What is Availability
A fundamental topic in terms of network or system functioning is Availability. Availability can be defined as the duration of time a service or equipment was up – is uptime, or otherwise referred to as Available. It is very critical for the equipment and/or service to be available from a business perspective. Availability is one of the key metrics on which the quality in the computing world is measured. The priority of a network or system admin should keep the uptime as high as possible for the equipment and/or services. The availability can get differed again due to n number of reasons. As a good administrator, you should constantly keep your focus on achieving good availability.

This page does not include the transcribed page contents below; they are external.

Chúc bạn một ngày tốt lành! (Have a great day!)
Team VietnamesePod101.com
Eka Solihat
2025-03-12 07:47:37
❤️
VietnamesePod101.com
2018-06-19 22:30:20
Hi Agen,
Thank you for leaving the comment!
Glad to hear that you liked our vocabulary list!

Most of the businesses want to run and be operational 365 days 24 hours. It is technically not possible to achieve constantly a 100% availability. There could be known or unforeseen issues occurring causing the services to be impacted. However, anything above 90% is considered world-class. In most of the robust and well-maintained networks, you would see above 98% uptime. A 100% availability for all equipment and services in an organization is a myth like having a happy woman in your life. Eww, where did that come from, I hope my wife doesn’t find this out. 😉
How is Availability Calculated
Let’s, take that a network device – router is being monitored for 24 hours. Apparently due to NIC failure the internet at the site is down. Now, you being-you, an instaelearner troubleshoot the issue and found out the issue with particular NIC. You had swapped and connected the cable to a newly configured spare port and voila, the internet is back up in the office. Now the internet was down for a total period of 30 mins. The uptime of the network can simply be calculated at the end of the day like below.
Total number of seconds Internet monitored: 86,400 sec (24 Hours)
Total number of seconds your website was down: 1800 sec (30 Mins)
Now the total time the internet was up would be 86,400 – 1800 = 84,600
In percentage, it can be calculated simply by diving the downtime by total monitored time, i.e.
1800 / 86400, which would be 0.0208, multiply by 100 and then minus 100
1800 / 86400 * 100 and then 100 – total
In other words, we can say that internet uptime or availability was 97.92%.